Ah, semaphores. I recall in my operating systems course we had to implement some simple concurrency patterns using semaphores as an exercise -- for instance synchronize a group of processes so that idle processes gather into groups of N, and when a group is ready, N-1 threads of the group does TaskX(), and 1 thread does TaskY(), and when they're done, they go back to the pool. Then we implemented the same using usual mutexes and condition variables. I encourage everyone to do that, to see how one of the approaches is much more complicated than the other. Linus says that almost all practical uses of semaphores is when they are just used as mutexes, and rightly so -- implementing concurrency patterns based only on semaphores is a total pain.
> Linus says that almost all practical uses of semaphores is when they are just used as mutexes, and rightly so -- implementing concurrency patterns based only on semaphores is a total pain.
Semaphores are not very good in practical programming but they're still valuable as a mental model and reasoning about algorithms.
It is a lot easier to prove by induction that an algorithm implemented with semaphores works than it is to deal with mutexes and conditions in a formal proof.
So semaphores are very useful in theoretical work, mutexes and conditions are more useful in practice.
Semaphores make a lot more sense if you know their literal translation of the Spanish word "semaforo", which is a "signal". It's also used in Spanish to describe a traffic light.

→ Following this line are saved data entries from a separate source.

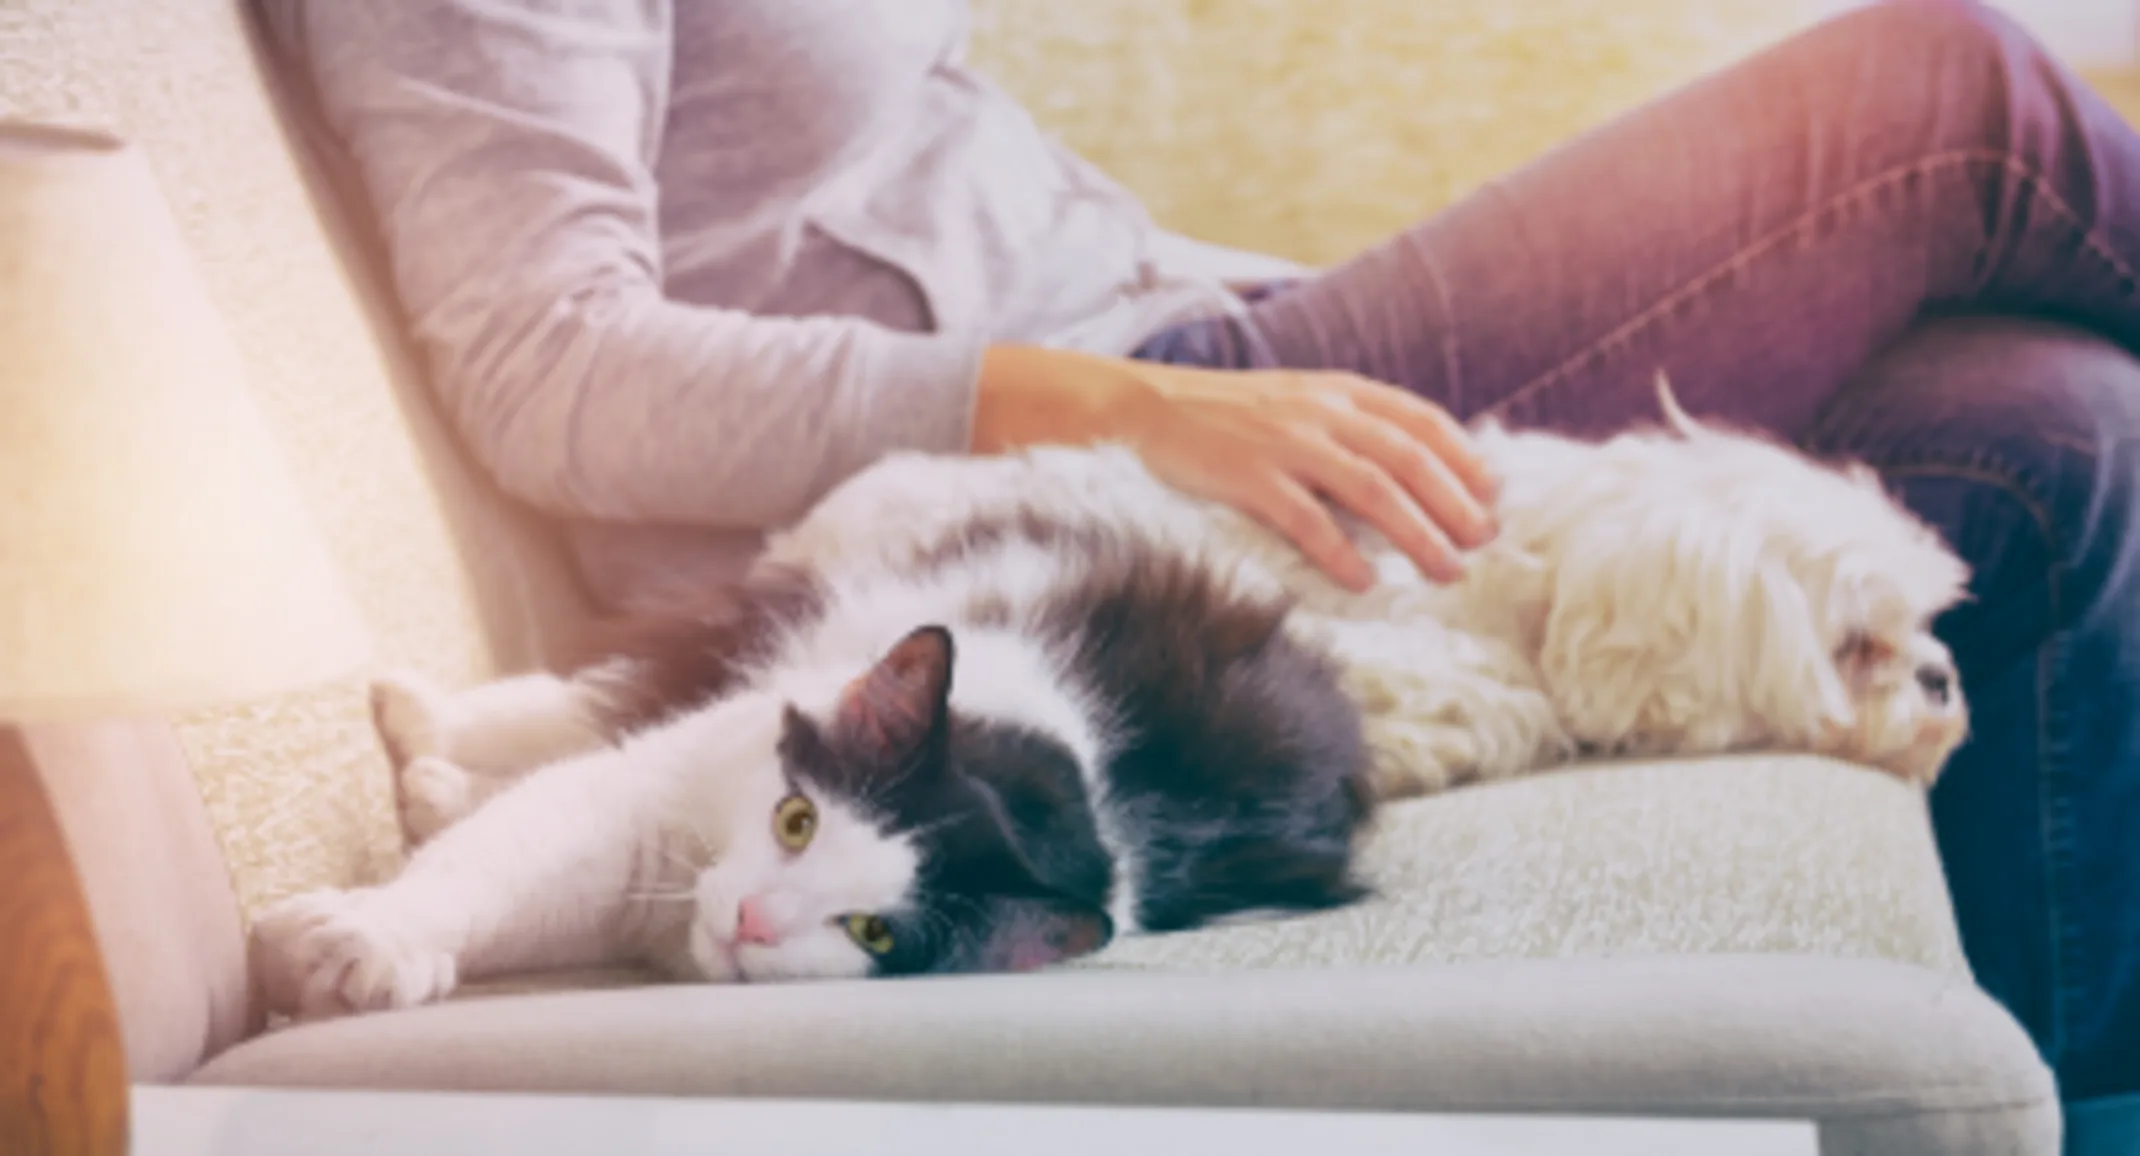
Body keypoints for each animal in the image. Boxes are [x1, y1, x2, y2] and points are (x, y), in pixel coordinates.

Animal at [250, 513, 1378, 1018]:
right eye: (797, 822)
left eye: (873, 932)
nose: (754, 920)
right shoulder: (639, 794)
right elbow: (489, 863)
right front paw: (371, 938)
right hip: (803, 618)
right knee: (591, 698)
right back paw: (416, 721)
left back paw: (432, 781)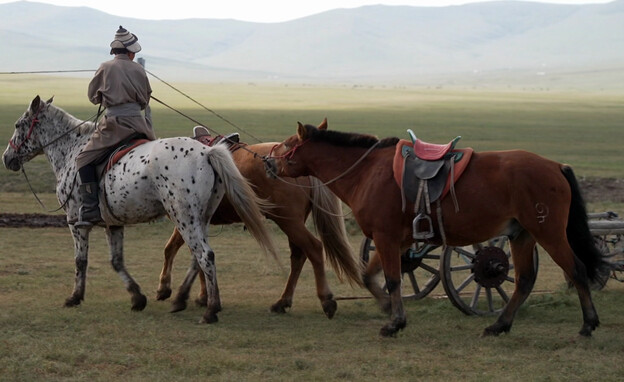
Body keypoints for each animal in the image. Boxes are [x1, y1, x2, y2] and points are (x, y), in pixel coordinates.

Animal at [0, 96, 278, 326]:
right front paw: (137, 297)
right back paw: (181, 299)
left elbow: (81, 260)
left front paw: (75, 297)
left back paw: (210, 310)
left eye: (18, 124)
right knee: (197, 258)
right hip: (201, 218)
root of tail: (207, 151)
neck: (72, 149)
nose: (7, 158)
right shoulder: (113, 223)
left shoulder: (75, 222)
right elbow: (116, 261)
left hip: (184, 217)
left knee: (204, 255)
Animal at [266, 118, 608, 338]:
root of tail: (555, 166)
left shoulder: (386, 237)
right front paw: (386, 307)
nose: (268, 163)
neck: (367, 172)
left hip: (547, 232)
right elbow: (370, 275)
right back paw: (499, 325)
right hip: (521, 234)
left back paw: (588, 324)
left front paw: (394, 323)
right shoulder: (397, 240)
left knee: (576, 270)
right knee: (524, 280)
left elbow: (392, 279)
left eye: (288, 144)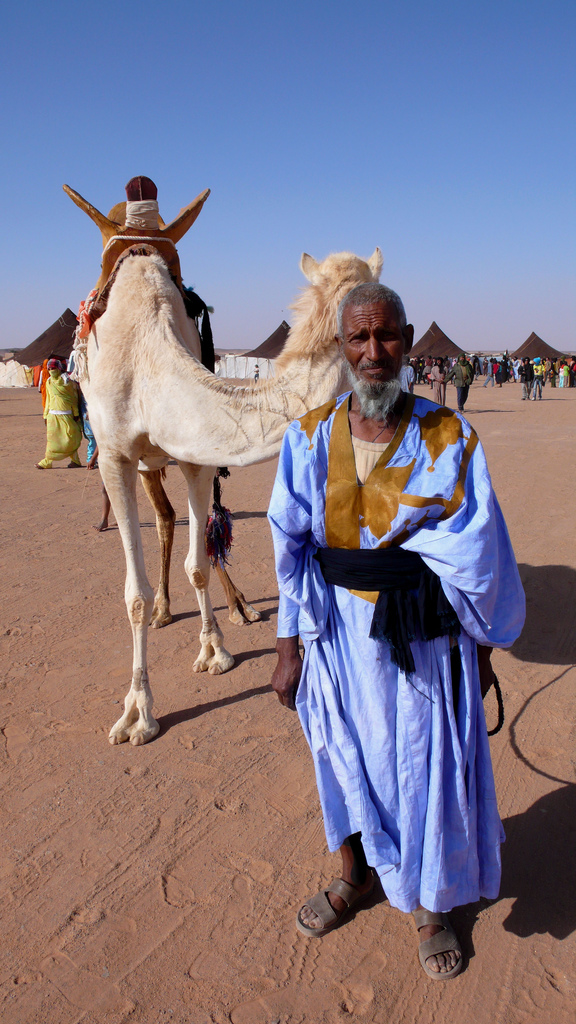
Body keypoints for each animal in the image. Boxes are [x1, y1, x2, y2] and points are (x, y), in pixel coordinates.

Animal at [65, 182, 381, 745]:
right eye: (359, 326)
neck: (147, 354)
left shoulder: (197, 454)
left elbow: (198, 565)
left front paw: (214, 650)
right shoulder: (116, 458)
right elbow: (133, 596)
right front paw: (137, 712)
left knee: (175, 523)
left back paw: (227, 611)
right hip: (140, 463)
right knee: (162, 520)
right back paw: (166, 612)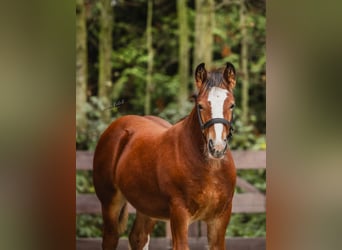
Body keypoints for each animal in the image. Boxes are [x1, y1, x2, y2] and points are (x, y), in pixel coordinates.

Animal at [93, 61, 238, 249]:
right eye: (200, 105)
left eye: (232, 105)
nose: (217, 147)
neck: (210, 169)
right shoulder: (179, 214)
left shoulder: (220, 218)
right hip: (110, 203)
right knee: (111, 238)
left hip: (146, 207)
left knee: (138, 237)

Semaphore and spinlock sure are different. People rarely use spinlock in user mode programs since there are better synchronizing mechanisms in user mode than busy waiting with spinlock. However, in kernel mode program spinlock is invaluable since it's the only synchronizing mechanism that works in any interrupt level.
Wow I remember some of this class from my OS course 10 years after this was written.
We were just told about mutexes, but I never knew that it stood for Mutual Exclusion. (I did correctly intuit that a mutex was simply a specific use case of semaphore though so I'm happy and managed to pass the course in the end :D)
There's nothing vintage about them. Understanding these is crucial to understand how and why modern concurrency tools work. As I noted above in another comment, the issues that need mutexes or semaphores have never went away, only you might not realize that they're there.
And please, don't come up with async/await, callback/continuation, node.js' async stuff. They are not a replacement for mutual exclusion, etc.
http://www.cs.utexas.edu/users/EWD/transcriptions/EWD00xx/EW...
Here is a implementation of P and V, the original counted semaphore primitives, from 1972.
http://www.fourmilab.ch/documents/univac/fang/
This is UNIVAC 1108 assembly code. Along with P and V is the code for bounded buffers, with the operations "PUT" and "GET". Bounded buffers are what Go calls "channels". Note how simple they are if you have P and V. That code even works on multiprocessors. There's one semaphore for "queue full" and one for "queue empty". PUT does a P on "queue full", puts on an item, and does a V on "queue empty". GET does a P on "queue empty", takes off an item, and does a V on "queue full". It's very simple. That's the real use case for P and V. Linus' note indicates that in 1999 he didn't know this.
(I didn't write those primitives, but I've used that code, and once ported it to a Pascal compiler I adapted to handle concurrency.)
This stuff was all well understood four decades ago. Much of it was forgotten outside the mainframe world, because threads and multiprocessors didn't make it to microprocessors for several more decades. UNIX, for a long time, had very primitive synchronization primitives. Early UNIX didn't have threads, and even after it got threads, it took years before the locking primitives settled down. The DOS/Windows world didn't get them until Windows NT, circa 1993.
It's been amusing to me to see bounded buffers resurface in Go. They're quite useful, and I've been using them in concurrent programs for many years.